Underwater exploration goes to “a place where no other human has ever existed”

When Chilean scientist Osbal Dojoa led an expedition of 8,000 meters under the sea to a human-free area, his team discovered microbes that produced more questions than answers. January submarine expedition Atakama TrenchCreated by the encounter of two structural plates in the East Pacific.

Uroa, director of the Millennium Oceanography Institute at the University of Concepcion, told AFP:

He was joined by American explorer Victor Bescovo and Millennium Assistant Director Ruben Escribano on a 12-week trip from the north coast of Chile in a 3,650-mile trench that stretches to Ecuador.

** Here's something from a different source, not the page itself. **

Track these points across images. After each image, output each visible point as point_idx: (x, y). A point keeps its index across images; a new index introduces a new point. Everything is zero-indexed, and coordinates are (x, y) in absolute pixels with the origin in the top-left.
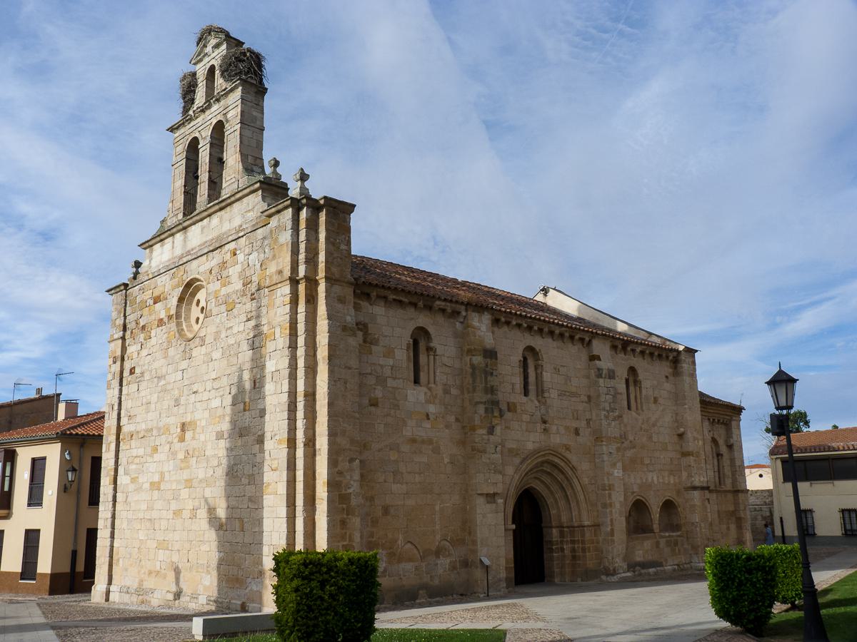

Vescobo in 2019 Break the record Posted for the deepest submarine dive ever image And the video of the expedition, saying they observed “Extraordinary marine life.”

This video shows a “pasture” of a Horosarian (sea cucumber) grazing at the bottom of the Atakama Trench near 8,060 meters. This is the densest collection of sea cucumbers I have ever seen in a hadal trench and shows the massive life in this deep-sea ecosystem. pic.twitter.com/fDHBC3IY0j

— Victor Vescovo (@VictorVescovo) January 22, 2022

By the time the expedition named Ataka Mahadal reached a depth of 100 meters, it was already in total darkness, and the crew’s view was limited to what the submarine’s powerful LED lights could capture. rice field.

Further below the darkness, a remarkable example of deep-sea creatures has emerged.

“We came across a geological structure, where we saw some unrecorded and perhaps new species of translucent sea cucumbers, such as some Horosarians and jellies,” Uroa said. ..

Together with Dr. Osvaldo Ulloa of Chile, he completed the first human descent to the bottom of the Atakama Trench. Temporary maximum depth 8,062m. Abnormal marine life observed: numerous sea cucumbers, rocks showing chemical synthesis, and the largest bacterial tendrils I have seen. pic.twitter.com/7IZEyyoAQ4

— Victor Vescovo (@VictorVescovo) January 21, 2022

“We also found a bacterial community that had filaments that we didn’t even know existed in the Atakama Trench and was eating chemical and inorganic compounds,” he said. “It raised so many questions: what are those compounds? What kind of bacteria are they? We don’t know, we’ll have to go back there.”

The expedition also discovered an amphipod species, a type of crustacean closely related to shrimp. These were cleaning crustaceans, segmented worms, and translucent fish. They were found in the same place on an unmanned expedition in 2018.

Yesterday I continued diving in the Atakama Trench with Dr. Ruben Escribano of Chile. Dive about 7,200 meters near Richards Deep and witness the growth of ultra-deep coral, Elpidids Peniagone (small animals), and unknown colors (bacterial mats?). pic.twitter.com/ouM7PuCeEK

— Victor Vescovo (@VictorVescovo) January 24, 2022 “Incredibly ambitious project”

The Atakama Trench, also known as the Peru-Chile Trench, is where the Nazca Plate and the South American Plate meet. It is an area where many earthquakes and tsunamis occur.

“We will place three sensors on the South American Plate and two sensors on the Nazca Plate to see how the ocean floor deforms,” Ulloa said.

So far, “these types of sensors only exist on land.”

This device allows scientists to observe where energy is stored in areas where earthquakes have not occurred, helping to predict where the next earthquake will occur.

“This is a very ambitious project,” Ulloa added, adding that it is “the largest experiment done here in Chile’s underwater geology.”

The sensor will be installed later this year.

“There is a lot of interest from the international community to install more sensors in the region to study all the processes involved in the collision of these two plates.”